[SOURCE DATA]

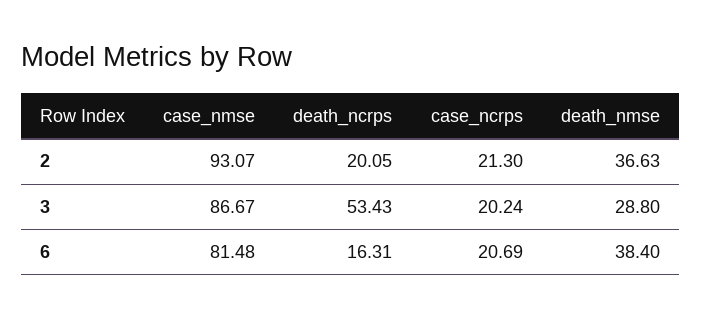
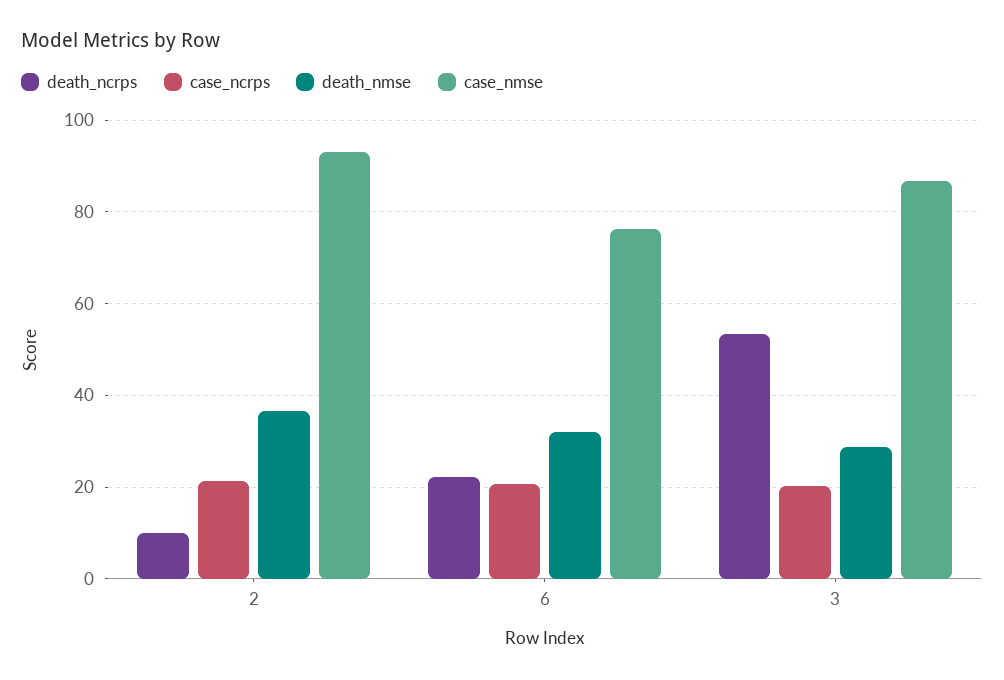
death_ncrps, 2: 20.05 -> 10
case_nmse, 6: 81.48 -> 76
death_ncrps, 6: 16.31 -> 22
death_nmse, 6: 38.4 -> 32

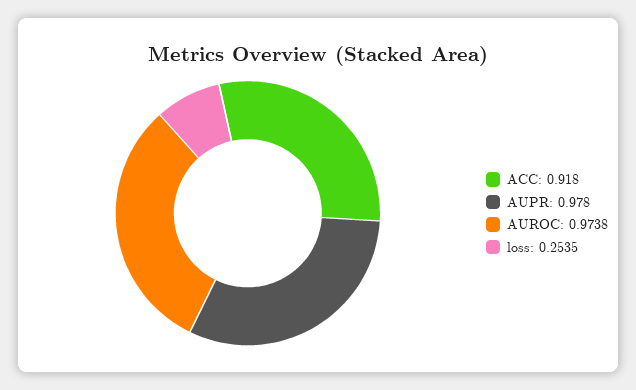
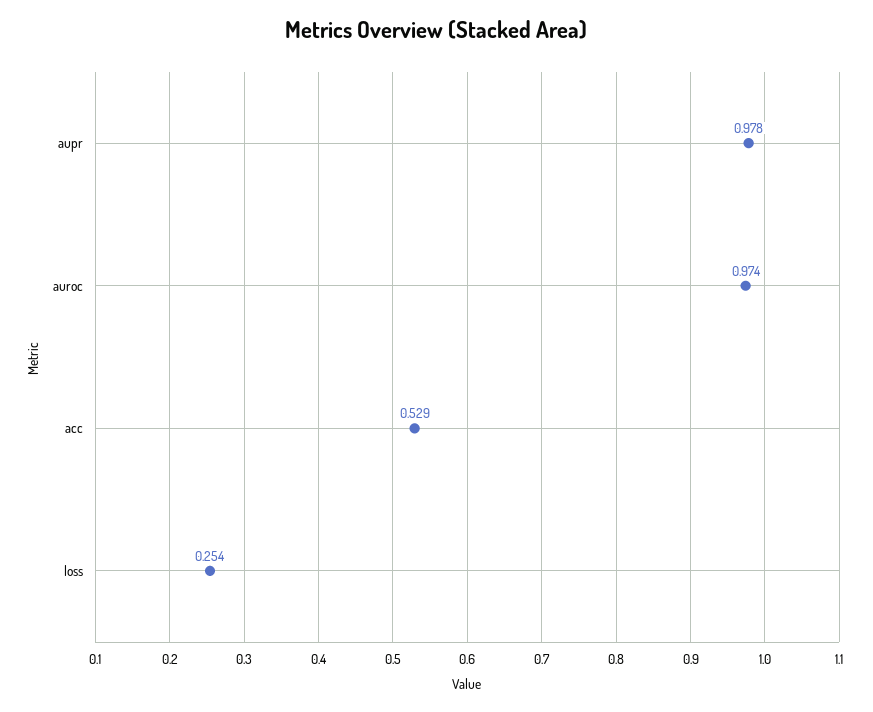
ACC: 0.918 -> 0.529

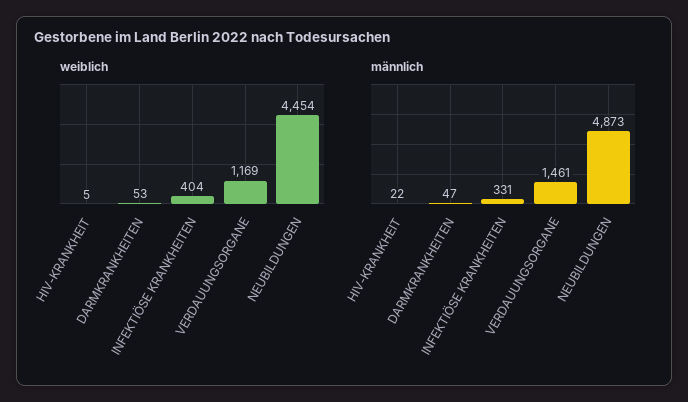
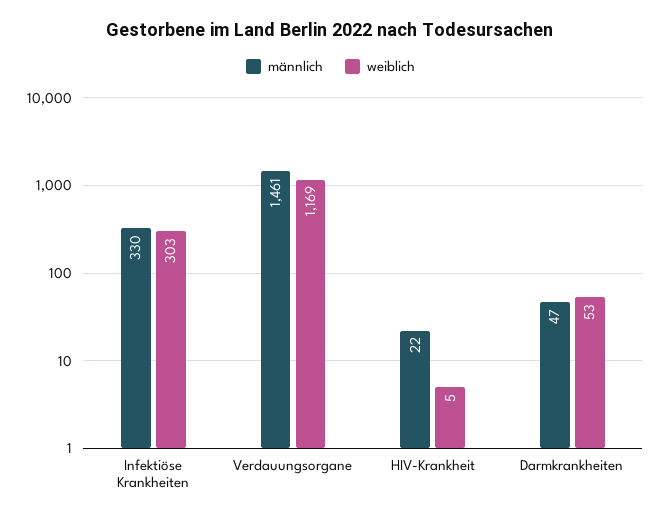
weiblich, INFEKTIÖSE KRANKHEITEN: 404 -> 303
weiblich, NEUBILDUNGEN: 4454 -> none
männlich, INFEKTIÖSE KRANKHEITEN: 331 -> 330
männlich, NEUBILDUNGEN: 4873 -> none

[/SOURCE DATA]

◆ **REQUIREMENT**
Transcribe the lines above exactly, setting aside any picture among them.

◆ **RESPONSE**
death_ncrps, 2: 20.05 -> 10
case_nmse, 6: 81.48 -> 76
death_ncrps, 6: 16.31 -> 22
death_nmse, 6: 38.4 -> 32

ACC: 0.918 -> 0.529

weiblich, INFEKTIÖSE KRANKHEITEN: 404 -> 303
weiblich, NEUBILDUNGEN: 4454 -> none
männlich, INFEKTIÖSE KRANKHEITEN: 331 -> 330
männlich, NEUBILDUNGEN: 4873 -> none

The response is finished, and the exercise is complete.